#### Exercise prompt:
Determine the number of lines below that contain the string "round", and state only that number.

#### Supplied records:
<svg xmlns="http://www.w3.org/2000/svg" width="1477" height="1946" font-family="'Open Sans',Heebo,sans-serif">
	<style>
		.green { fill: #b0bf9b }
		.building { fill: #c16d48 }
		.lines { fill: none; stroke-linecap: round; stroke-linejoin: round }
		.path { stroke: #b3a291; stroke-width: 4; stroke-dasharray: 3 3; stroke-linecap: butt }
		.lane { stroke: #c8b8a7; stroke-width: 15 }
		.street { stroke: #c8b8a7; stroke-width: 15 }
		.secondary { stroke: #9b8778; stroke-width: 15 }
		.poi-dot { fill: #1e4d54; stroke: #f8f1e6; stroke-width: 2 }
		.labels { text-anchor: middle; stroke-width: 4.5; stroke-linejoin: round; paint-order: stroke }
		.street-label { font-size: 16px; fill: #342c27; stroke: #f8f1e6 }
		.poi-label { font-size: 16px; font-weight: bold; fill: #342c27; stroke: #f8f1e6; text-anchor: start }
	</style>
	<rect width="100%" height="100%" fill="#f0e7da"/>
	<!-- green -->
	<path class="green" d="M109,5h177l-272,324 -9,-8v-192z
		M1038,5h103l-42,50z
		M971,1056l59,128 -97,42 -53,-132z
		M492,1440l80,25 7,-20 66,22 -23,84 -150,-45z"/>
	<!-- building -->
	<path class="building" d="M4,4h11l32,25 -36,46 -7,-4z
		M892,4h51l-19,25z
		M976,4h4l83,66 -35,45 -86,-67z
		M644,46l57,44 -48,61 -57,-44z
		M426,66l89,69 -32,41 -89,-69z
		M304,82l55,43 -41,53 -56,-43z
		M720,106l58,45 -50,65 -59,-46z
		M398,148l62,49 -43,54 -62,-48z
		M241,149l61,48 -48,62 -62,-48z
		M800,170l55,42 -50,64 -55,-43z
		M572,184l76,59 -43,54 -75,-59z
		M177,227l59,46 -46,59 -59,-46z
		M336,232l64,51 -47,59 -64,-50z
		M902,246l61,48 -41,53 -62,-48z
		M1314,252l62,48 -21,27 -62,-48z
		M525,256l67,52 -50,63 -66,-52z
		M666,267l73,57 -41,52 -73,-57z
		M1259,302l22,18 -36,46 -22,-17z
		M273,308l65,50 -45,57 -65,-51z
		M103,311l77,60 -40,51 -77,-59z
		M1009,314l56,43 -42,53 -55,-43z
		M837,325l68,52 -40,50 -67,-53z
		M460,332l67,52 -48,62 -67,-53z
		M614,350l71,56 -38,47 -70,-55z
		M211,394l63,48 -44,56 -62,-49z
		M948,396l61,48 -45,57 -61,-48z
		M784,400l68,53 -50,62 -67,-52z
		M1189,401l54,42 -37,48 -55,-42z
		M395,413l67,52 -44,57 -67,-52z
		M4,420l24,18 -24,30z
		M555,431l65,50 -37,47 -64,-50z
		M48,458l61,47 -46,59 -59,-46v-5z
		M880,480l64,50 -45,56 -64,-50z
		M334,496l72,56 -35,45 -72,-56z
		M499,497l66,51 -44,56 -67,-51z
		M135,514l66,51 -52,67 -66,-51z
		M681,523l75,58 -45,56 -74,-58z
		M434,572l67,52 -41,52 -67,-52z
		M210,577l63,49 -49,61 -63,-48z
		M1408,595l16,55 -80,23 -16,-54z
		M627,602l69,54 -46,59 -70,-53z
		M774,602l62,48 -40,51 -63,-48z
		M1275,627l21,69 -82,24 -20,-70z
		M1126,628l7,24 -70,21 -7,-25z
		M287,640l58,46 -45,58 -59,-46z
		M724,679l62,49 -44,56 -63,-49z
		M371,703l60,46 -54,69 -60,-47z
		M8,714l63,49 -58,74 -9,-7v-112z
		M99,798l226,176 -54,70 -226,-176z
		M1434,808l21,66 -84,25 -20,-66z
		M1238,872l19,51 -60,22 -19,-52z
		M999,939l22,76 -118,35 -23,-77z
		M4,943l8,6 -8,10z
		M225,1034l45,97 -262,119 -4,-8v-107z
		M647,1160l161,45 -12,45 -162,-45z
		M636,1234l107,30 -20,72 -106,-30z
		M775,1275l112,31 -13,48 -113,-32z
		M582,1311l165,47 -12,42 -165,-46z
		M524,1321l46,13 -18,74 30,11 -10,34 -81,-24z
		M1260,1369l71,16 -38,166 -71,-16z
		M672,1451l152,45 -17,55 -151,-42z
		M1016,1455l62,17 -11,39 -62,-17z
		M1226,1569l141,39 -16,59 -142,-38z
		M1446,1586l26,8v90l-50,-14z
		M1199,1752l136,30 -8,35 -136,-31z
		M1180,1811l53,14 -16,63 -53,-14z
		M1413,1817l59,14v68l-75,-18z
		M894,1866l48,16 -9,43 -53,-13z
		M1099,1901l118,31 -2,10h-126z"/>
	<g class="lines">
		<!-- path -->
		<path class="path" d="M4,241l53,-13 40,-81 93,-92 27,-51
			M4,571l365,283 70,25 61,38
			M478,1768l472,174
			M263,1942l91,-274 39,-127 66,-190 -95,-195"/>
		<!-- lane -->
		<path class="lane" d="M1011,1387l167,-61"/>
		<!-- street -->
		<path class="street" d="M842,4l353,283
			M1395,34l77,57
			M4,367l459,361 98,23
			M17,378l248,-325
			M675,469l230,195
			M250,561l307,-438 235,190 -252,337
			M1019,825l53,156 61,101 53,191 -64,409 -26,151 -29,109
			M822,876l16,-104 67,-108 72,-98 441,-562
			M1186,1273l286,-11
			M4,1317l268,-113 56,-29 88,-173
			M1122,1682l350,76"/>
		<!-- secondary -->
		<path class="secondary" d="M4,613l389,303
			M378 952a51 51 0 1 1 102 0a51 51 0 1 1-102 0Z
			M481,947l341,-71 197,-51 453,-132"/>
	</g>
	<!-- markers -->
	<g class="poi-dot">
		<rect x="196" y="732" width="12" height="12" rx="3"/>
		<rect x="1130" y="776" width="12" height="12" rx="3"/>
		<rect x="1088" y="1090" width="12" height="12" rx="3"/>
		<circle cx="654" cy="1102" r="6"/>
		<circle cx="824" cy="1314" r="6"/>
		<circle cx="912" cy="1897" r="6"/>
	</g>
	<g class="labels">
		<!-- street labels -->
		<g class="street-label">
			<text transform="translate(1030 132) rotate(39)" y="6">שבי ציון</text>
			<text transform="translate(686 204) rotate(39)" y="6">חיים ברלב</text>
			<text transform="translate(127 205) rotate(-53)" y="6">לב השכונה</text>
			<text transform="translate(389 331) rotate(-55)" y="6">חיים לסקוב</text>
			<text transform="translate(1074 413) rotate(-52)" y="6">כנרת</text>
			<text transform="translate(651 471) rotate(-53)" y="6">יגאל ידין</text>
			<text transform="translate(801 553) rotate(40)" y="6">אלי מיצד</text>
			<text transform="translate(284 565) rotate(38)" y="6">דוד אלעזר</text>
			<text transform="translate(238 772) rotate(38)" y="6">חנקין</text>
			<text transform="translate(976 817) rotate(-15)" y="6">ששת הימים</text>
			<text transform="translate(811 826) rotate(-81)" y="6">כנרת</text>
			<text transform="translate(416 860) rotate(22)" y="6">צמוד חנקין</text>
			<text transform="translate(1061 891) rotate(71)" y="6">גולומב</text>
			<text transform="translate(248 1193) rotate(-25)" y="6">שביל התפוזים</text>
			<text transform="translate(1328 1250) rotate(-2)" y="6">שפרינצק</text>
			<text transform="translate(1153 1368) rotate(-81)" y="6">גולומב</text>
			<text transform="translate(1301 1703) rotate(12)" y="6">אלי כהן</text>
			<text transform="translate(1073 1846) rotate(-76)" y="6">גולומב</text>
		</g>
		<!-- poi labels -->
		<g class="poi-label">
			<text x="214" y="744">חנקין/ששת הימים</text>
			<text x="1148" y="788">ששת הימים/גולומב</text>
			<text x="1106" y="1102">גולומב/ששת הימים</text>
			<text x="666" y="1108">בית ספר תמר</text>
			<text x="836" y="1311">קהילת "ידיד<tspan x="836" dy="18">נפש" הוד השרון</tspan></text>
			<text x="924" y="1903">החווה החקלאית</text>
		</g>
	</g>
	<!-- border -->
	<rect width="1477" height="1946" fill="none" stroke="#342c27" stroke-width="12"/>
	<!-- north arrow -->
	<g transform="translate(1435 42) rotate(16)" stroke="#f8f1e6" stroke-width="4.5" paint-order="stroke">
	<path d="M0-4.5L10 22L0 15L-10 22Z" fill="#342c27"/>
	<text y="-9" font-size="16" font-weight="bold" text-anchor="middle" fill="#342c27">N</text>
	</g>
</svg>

...

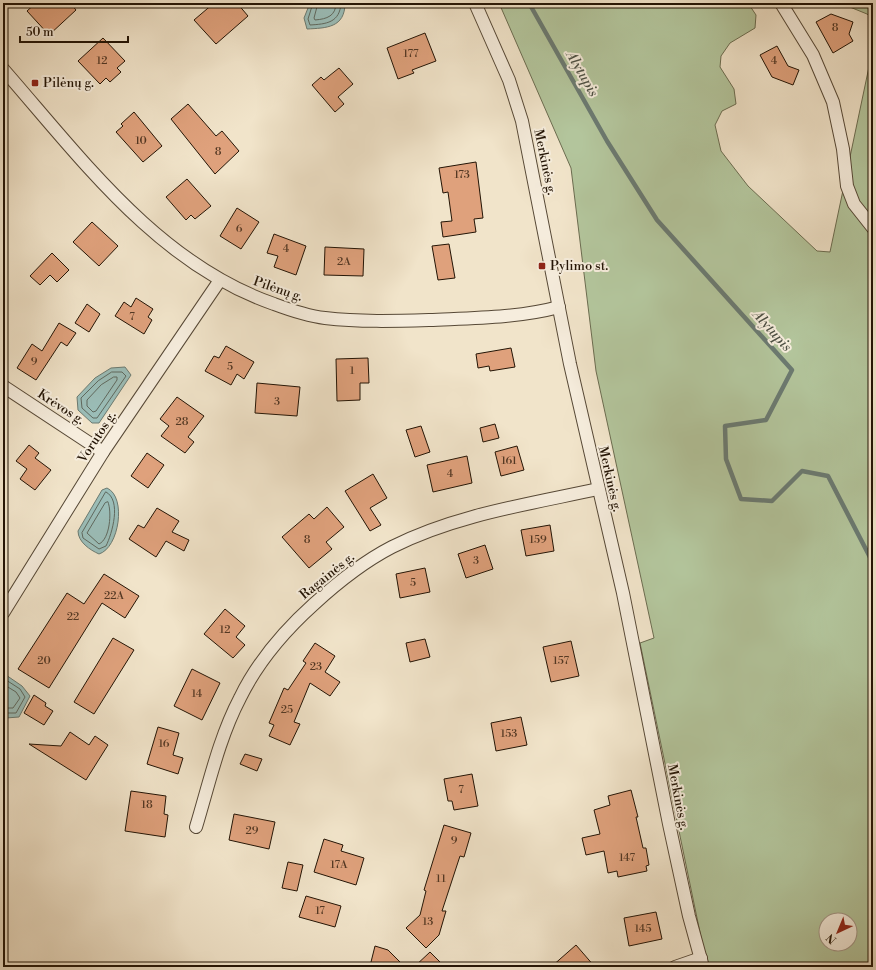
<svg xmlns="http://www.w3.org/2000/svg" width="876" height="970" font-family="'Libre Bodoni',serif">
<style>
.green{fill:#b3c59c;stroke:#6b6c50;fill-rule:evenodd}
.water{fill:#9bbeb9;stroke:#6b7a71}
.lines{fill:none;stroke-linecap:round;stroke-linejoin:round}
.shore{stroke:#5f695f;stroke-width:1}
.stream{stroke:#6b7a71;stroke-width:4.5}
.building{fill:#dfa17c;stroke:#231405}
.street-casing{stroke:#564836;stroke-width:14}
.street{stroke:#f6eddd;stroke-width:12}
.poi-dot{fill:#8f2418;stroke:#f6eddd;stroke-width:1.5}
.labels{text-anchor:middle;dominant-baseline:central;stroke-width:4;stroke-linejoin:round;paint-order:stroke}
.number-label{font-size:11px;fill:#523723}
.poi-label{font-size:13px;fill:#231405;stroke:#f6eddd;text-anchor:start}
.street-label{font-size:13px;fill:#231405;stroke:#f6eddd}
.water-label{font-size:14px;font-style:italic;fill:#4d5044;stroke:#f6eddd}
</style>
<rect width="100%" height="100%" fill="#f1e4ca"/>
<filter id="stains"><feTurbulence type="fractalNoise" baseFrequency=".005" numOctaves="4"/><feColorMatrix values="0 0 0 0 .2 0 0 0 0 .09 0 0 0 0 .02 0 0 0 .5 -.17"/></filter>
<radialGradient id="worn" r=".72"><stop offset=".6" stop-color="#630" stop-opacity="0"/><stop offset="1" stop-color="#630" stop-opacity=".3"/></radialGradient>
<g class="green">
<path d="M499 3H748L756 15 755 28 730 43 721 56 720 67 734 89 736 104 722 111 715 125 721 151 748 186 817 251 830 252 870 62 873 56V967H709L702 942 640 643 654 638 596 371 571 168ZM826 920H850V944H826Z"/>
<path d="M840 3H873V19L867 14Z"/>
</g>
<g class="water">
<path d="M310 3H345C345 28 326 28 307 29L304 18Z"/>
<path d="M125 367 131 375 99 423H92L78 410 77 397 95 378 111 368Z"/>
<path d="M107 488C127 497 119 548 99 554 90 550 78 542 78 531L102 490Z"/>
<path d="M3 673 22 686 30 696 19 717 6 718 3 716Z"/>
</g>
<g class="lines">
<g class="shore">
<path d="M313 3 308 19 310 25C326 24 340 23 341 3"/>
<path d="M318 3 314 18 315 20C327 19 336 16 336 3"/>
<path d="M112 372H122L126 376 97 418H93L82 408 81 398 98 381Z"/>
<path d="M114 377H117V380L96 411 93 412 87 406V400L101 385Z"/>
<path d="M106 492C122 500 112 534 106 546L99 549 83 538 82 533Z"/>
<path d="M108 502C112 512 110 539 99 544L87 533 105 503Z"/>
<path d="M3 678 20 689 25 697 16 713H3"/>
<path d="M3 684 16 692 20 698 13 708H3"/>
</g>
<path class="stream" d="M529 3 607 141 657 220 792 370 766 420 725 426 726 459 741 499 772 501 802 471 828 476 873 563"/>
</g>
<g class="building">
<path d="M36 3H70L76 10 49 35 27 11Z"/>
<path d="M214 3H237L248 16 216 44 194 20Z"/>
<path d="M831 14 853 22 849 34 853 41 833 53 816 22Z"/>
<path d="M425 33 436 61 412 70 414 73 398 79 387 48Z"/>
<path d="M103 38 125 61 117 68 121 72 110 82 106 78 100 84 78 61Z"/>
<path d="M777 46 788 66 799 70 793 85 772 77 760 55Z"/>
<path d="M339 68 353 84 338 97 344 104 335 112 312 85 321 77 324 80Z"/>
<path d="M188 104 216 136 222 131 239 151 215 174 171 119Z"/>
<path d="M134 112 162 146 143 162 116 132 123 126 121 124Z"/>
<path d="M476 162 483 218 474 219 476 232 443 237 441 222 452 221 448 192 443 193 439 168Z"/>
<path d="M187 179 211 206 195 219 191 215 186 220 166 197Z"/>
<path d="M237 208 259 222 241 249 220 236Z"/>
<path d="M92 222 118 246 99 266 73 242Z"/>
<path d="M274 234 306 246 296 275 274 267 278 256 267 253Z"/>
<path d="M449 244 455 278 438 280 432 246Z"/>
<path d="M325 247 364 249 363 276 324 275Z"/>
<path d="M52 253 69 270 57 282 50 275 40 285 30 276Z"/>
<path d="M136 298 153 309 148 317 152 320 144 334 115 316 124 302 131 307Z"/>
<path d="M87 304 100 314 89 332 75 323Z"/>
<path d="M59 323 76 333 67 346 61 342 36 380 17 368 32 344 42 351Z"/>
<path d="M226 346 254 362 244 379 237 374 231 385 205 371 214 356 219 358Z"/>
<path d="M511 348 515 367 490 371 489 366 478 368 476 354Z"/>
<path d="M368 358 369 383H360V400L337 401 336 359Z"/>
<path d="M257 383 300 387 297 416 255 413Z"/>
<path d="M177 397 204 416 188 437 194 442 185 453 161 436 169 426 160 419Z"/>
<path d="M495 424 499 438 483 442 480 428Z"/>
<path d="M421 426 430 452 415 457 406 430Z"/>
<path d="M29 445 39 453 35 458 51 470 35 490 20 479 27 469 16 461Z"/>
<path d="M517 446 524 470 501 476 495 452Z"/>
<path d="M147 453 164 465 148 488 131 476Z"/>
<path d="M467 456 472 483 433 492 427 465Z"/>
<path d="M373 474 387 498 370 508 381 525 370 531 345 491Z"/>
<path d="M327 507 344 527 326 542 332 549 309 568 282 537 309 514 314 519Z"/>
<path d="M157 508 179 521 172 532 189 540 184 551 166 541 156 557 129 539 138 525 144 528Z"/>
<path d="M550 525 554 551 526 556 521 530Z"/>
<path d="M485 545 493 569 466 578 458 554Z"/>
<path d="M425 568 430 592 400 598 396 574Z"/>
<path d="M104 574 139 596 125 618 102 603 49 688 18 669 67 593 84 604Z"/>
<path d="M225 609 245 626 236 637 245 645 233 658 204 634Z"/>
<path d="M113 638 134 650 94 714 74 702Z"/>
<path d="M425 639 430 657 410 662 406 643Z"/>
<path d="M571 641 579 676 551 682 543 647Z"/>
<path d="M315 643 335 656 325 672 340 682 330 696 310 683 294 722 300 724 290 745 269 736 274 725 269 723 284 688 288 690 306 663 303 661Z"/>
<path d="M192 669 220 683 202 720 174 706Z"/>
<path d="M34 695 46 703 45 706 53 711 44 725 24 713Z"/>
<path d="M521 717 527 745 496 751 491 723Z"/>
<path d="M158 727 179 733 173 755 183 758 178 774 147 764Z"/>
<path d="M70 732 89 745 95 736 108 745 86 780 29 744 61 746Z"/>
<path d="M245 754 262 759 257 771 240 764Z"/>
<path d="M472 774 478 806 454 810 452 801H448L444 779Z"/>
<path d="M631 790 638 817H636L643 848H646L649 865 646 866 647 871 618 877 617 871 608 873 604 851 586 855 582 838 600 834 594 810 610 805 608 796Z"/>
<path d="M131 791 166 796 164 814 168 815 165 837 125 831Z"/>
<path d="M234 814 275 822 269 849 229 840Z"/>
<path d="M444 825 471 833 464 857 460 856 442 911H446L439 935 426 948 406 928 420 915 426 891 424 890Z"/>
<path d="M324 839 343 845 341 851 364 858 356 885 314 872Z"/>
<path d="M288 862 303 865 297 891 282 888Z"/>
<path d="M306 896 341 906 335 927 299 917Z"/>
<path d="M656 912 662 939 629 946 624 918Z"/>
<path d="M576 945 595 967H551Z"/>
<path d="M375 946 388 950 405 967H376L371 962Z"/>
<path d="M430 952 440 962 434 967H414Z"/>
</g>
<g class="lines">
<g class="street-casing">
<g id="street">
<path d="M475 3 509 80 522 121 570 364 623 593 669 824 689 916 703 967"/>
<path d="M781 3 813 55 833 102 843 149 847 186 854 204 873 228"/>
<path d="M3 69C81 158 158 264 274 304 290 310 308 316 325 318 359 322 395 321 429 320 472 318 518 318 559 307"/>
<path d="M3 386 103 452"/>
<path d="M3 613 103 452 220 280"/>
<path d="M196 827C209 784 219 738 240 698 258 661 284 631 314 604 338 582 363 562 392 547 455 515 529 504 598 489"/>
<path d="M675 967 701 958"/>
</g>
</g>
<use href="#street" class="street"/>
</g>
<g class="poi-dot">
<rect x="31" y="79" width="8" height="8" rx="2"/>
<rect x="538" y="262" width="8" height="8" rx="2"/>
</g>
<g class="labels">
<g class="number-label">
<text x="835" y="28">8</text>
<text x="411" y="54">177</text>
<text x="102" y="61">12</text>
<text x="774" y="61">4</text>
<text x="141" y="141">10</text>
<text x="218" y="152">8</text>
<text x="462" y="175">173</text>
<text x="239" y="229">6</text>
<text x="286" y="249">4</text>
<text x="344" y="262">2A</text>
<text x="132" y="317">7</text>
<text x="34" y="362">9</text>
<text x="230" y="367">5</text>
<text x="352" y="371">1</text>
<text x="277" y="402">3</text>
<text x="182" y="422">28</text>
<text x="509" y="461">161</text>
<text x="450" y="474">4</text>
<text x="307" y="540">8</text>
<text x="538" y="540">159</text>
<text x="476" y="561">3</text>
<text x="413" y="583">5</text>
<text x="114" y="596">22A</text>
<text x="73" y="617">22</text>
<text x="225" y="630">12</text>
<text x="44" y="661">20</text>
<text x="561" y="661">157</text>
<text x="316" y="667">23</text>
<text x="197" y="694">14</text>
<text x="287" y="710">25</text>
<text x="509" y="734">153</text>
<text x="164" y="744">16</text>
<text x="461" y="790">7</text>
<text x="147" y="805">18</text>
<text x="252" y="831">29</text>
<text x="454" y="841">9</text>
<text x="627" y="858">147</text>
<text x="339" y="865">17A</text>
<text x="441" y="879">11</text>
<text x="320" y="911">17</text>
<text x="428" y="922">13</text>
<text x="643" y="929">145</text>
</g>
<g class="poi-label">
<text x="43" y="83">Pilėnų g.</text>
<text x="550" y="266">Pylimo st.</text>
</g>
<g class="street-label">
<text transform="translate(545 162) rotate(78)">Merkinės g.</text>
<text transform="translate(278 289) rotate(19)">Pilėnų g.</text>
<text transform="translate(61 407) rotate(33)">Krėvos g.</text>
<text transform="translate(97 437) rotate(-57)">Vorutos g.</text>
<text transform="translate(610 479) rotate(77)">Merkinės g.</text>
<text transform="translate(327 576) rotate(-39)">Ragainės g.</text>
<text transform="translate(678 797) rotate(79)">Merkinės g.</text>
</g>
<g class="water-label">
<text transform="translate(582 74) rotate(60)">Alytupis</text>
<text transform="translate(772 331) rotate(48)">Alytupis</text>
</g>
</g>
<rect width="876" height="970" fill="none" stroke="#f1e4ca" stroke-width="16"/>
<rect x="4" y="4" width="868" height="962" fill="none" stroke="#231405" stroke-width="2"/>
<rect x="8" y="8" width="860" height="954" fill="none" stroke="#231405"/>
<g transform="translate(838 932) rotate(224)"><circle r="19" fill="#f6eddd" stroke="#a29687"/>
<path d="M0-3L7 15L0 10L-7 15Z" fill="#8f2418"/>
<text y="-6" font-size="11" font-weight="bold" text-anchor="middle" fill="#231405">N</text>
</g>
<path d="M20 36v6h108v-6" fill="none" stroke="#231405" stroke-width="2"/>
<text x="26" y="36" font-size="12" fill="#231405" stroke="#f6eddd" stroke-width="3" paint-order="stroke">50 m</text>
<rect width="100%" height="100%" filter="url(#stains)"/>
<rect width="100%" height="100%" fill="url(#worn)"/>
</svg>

#### Your solution:
4